For example: C10k problem - Wikipedia
That explains my personal bug-bear: why so many async libraries effectively tie me to tokio as an executor. It's so bad that my first criteria when looking for a dependency is "is tokio in the deps list"? If I end up with no options then I seriously consider "write it myself" vs tie myself to tokio.
It's a shame: when creating a binary tokio has a wonderful executor for more serious tasks. But if I'm creating a lib (even one for my own binary) I DO NOT want to colour my functions by executor. I'd consider this colouring much more problematic than the async/sync function colouring people usually complain about.
To any lib developers out there: please use futures-rs (& related crates) for your fundamentals, they work on any executor without hassle. Let your upstream decide which executor to use.
Most recently an app to monitor network traffic and
Most recently, an app to monitor network traffic. "Essential" - well, I'm sure I could manage the whole thing with separate threads but async actually makes this case easier.
The default answer to that is C10K. In fact, if you search around you can find quite a few posts from proponents of async who argue "If you're not running into C10K, then don't use async.".
While there's some truth to that, I think it's more nuanced -- I think it depends on how one likes to structure one's code. I think there are arguments for async for non-C10K applications as well.
I want to preface the rest of this post by saying that I'm a huge proponent of not forcing async on everyone -- I think one ought to strive to support both async and non-async versions, if it's feasible. I definitely understand the frustration of those who do not want to use async who keep running into crates that do something they need, but only in async. I personally put quite a bit of effort into supporting both non-async and async in my own crates. And while I'm going to make the argument for async in this post, in my daily life as a developer I'm far less tied to async than this post will make it seem. But I'm going to do something wild and crazy: I'm going to make an argument for async without C10K.
To me, the greatest hero of async is select!{} (which, ironically, isn't an inherit async property -- this is something that, afaict, third party runtimes came up with). Unfortunately, select!{} easily causes potential footguns. But hey, heroes need flaws to be interesting, right?
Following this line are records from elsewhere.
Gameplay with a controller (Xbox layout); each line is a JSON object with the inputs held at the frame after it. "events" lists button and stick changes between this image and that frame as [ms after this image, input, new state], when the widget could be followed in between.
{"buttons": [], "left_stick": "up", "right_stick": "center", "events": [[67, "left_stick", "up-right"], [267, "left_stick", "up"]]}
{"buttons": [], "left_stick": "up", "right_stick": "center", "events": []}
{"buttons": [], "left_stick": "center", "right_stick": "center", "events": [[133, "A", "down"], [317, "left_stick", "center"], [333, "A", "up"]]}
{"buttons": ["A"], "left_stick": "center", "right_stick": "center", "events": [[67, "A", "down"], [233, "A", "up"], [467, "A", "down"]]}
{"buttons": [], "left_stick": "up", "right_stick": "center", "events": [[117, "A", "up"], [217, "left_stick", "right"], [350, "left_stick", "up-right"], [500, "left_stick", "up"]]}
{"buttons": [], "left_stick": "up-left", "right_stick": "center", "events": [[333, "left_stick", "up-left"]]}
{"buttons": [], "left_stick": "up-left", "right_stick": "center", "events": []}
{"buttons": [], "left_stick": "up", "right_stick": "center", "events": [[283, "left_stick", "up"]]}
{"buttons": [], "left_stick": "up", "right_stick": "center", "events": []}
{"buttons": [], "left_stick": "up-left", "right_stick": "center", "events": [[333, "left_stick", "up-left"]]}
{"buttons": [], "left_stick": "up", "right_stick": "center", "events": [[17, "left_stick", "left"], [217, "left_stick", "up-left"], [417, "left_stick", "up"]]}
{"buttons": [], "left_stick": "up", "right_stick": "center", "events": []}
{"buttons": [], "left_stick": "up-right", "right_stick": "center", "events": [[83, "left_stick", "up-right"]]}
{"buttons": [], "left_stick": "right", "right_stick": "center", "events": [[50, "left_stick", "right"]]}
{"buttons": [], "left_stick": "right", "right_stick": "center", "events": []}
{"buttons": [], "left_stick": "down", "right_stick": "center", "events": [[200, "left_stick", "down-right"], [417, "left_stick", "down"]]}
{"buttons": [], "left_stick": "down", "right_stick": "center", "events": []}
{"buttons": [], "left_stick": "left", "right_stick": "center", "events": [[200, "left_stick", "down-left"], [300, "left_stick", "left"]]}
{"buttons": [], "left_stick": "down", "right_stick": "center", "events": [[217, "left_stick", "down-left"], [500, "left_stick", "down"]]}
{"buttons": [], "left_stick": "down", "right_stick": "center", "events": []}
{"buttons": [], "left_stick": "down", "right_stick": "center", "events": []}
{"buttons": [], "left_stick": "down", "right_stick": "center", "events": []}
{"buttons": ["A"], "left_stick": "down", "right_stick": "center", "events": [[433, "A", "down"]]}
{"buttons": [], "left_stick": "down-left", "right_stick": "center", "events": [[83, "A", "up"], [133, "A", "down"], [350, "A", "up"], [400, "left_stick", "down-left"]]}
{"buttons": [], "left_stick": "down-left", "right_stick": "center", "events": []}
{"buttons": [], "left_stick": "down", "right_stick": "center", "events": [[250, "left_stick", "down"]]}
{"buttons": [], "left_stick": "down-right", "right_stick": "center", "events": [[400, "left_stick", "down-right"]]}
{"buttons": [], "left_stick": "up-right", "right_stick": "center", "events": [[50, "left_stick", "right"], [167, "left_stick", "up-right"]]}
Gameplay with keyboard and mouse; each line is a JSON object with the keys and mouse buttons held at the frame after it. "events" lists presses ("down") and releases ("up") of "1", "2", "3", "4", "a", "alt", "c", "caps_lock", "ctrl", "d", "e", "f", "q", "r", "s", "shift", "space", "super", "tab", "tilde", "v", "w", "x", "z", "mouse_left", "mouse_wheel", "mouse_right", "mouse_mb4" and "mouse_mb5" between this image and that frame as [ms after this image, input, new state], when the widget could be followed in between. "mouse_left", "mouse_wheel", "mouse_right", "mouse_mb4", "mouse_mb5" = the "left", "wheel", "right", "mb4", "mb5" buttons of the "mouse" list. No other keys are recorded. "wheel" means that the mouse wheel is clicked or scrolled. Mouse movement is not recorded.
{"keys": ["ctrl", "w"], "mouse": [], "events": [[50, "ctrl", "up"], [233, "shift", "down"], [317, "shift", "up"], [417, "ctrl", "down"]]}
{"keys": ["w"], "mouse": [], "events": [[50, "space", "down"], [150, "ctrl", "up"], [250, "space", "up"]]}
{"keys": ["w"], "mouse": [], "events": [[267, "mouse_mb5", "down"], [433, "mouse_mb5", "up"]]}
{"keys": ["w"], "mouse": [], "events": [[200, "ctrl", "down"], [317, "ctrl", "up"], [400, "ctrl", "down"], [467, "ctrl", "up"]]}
I used to use libevent a lot, and I loved it apart from that it just supported the event types that it was hard-wired to support. I often wished that I could add arbitrary event types to its event loop. And that's basically what async (+ runtime) does -- it gives you an event loop with arbitrary (read: application/library defineable) event types.
This is the sort of thing where I think async excels:
loop {
select! {
cmd = rx_svc.recv() => {
// Received a command from the service subsystem
match cmd {
Cmd::Terminate => break Quit,
_ => { }
}
}
frm = frmio.next() => {
// Received a frame from the client
process_client_frame(frm);
}
_ = timeout.wait() => {
// Timed out
break Idle;
}
}
}
Arbitrary event types and select!{} allow you to time out on "blocking" operations that do not support timeouts. In fact, you can support a single timeout on multiple non-timeout-supporting "blocking" operations. If you're in the habit of wanting to do these things a lot, async can be very helpful, in particular if you want to insert a bunch of other event types.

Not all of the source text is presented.